Beyond Smoke and Mirrors

Another George story begins with, "What you doing, boy?" as in 1965, aged 15, I crosscut a 4 by 8 with a brand new Canadian Disston (don't get one) handsaw. The saw seemed constantly to drift out of square despite the squared-across lines I'd carefully placed on the rough-sawn faces of the wood and was supposedly trying to follow. Merlin looked at the cut ends and tutted away while tweaking my ear between his first finger knuckle and thumb and cursing me. We were building a cupola window as part of a replacement roof being installed on an old circular barn. These sections would be the cills for circular windows being built in sections. It actually didn't matter to the whole that my end cuts weren't square as these were just the rough cuts leading to mitres once machined and profiled on the spindle moulder by our machinist, Alan. Nonetheless, I squirmed inside at my own lack and the tweaking of my ear.

Back at my own bench with George, George said, "Come here, Boy!" with the emphasis on the word "boy" as Merlin had said it. We chuckled together for a moment. In the vise was a two-by-four, flat face up and overhanging the end of the bench. "Watch!" and he crosscut the section of wood and asked me to check it with the square. I did. It was dead square even though there were no lines to follow.

A square cut in two directions was always the outcome of traditional woodworkers with the men I worked with back in the mid to late 1960s. It works for me too, nowadays. How is it done?
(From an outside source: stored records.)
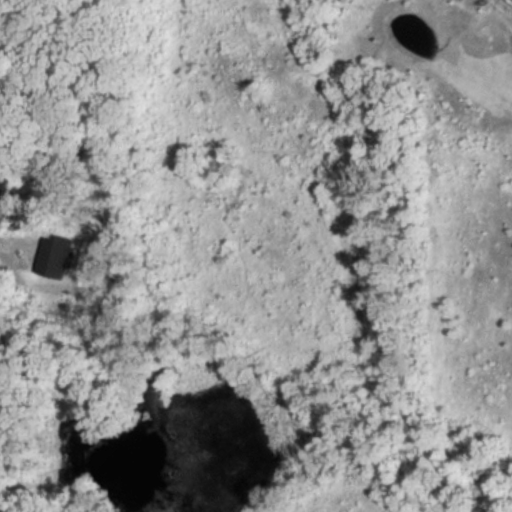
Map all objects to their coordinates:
building: (4, 191)
building: (57, 256)
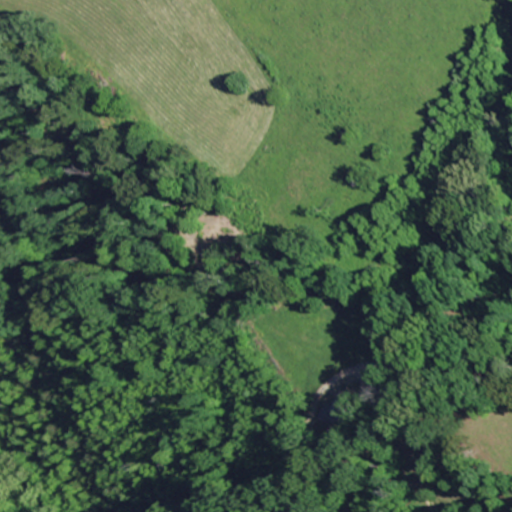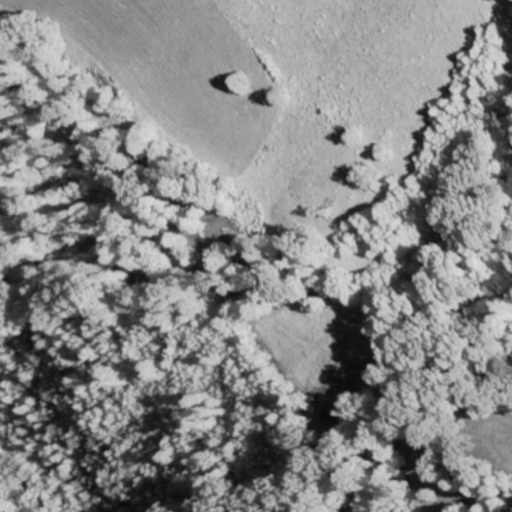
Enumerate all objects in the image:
road: (351, 373)
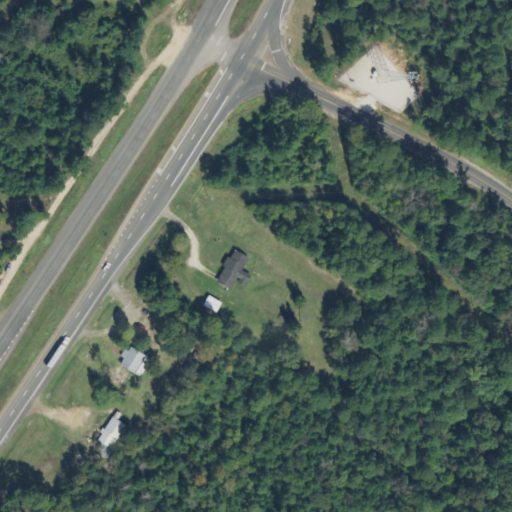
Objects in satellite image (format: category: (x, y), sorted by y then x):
road: (209, 19)
road: (257, 30)
road: (358, 113)
road: (101, 189)
road: (122, 242)
building: (228, 270)
building: (207, 303)
building: (129, 361)
building: (106, 437)
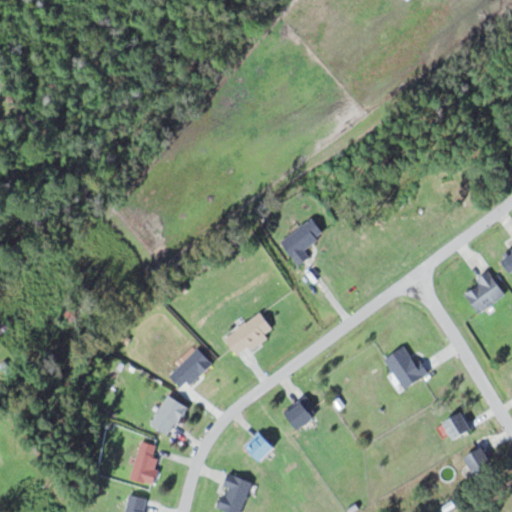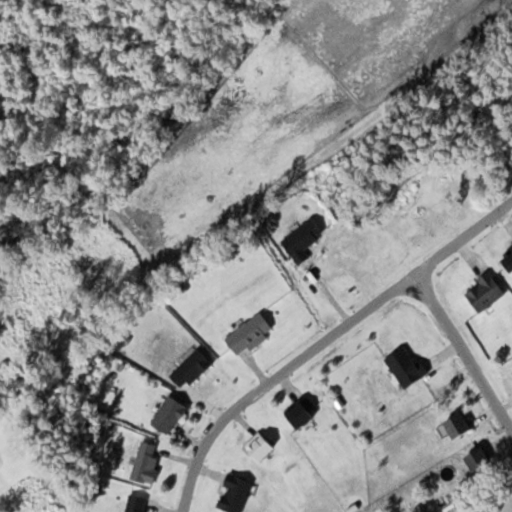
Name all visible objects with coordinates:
crop: (273, 126)
building: (305, 239)
building: (487, 291)
building: (251, 333)
road: (326, 340)
road: (464, 351)
building: (408, 366)
building: (193, 369)
building: (303, 413)
building: (171, 414)
building: (461, 425)
building: (263, 446)
building: (482, 460)
building: (148, 463)
building: (237, 493)
building: (138, 503)
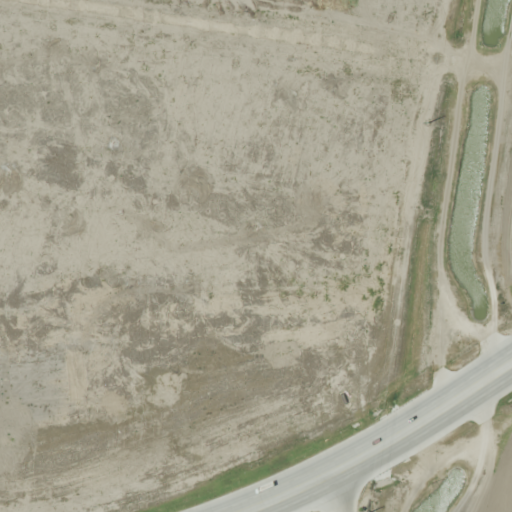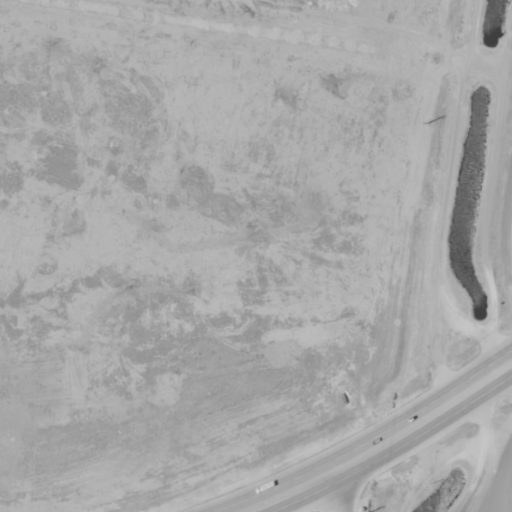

'Wow!' I said, 'How did you do that?'

"OK! Watch me to see if you see what I see."

Look along the corner nearest to you and see how that corner changes direction in the reflection of the corner in the saw plate. This tells you that the saw is not dead ninety square across.

George placed the saw on the two-by edge and made a shallow, square-across cut first, entering the wood about a quarter of an inch.

With the first cut made across the first, narrow edge, I rotated the section of wood to the flat face and placed the saw teeth into the cut at the corner. . .

He then rotated the board in the vise to place the wider, flat face uppermost, placed his saw at the corner of the first cut, and lowered the saw square across and flat on the surface with two gentle strokes.

. . .and, dropping my hand with each cut, and looking at the reflection to see if my saw was aligned straight, made my subsequent cuts ever deeper into the wood.

Subsequent cuts showed the saw going deeper and from my side of the bench, I saw him follow the first cut in the narrower 2" face but then square and straight across the wide face too. He stopped and said, "What do you see?"

'I see a square cut again, George. How did you do that/ How does Merl' do it?'

The cross-grain cut is made all the more square using this trick of the trade and I am as near to square as I can get it.

"Look again and keep looking until you can give me a correct answer," Goerge said.

I looked and looked but could not see what George expected me to see. He took the saw out and moved the saw from one angle to another and back again. The question came again, "OK! Watch me do it more slowly."

As I watched the saw swivel from left to right I caught a glimpse of something. Instead of seeing one piece of wood and one saw I saw two saws and two pieces of wood. There, right there, in the saw plate, I saw a perfect reflection of what was beneath the saw.

I exaggerated my out-of-square positioning to show the inaccuracy more clearly.

"OK, Paul, now watch the reflection." George moved the saw slowly around on the surface of the wood. In the reflection, I saw the angle the saw was placed at on the surface. As he moved it, the angle the saw was at seemed to change along the long axis of the saw in the plate of the saw. It looked like a mitred section when he started. As the saw moved, `I saw the angle lessen until the reflection became ever straighter and when dead straight George stopped. That was it! Suddenly I got it; vertical and horizontal lines can reflect the straightness and the angle of a saw in its placement of the saw on the wood. Sighting it in gives you squareness of cut. All I needed now was a steady hand to my saw strokes.

This approximates my positioning for the opening saw cuts.

My lesson wasn't over either. George took the same two-by and placed the saw at an angle. He swiveled it from left to right and then started to cut at what seemed to be 45-degrees. He sliced through the wood with the handsaw and then took the two pieces, placed the mitres together, and offered his square to the inside corner. It was a dead ninety! When you see a reflection in the plate that looks like 45-degrees you will see a mitre form as a reflection like the corner of a picture frame and when it looks 90-degrees, start sawing.

Life, geometry, maths, life again, is a whole new learning experience working at the bench with a man like George.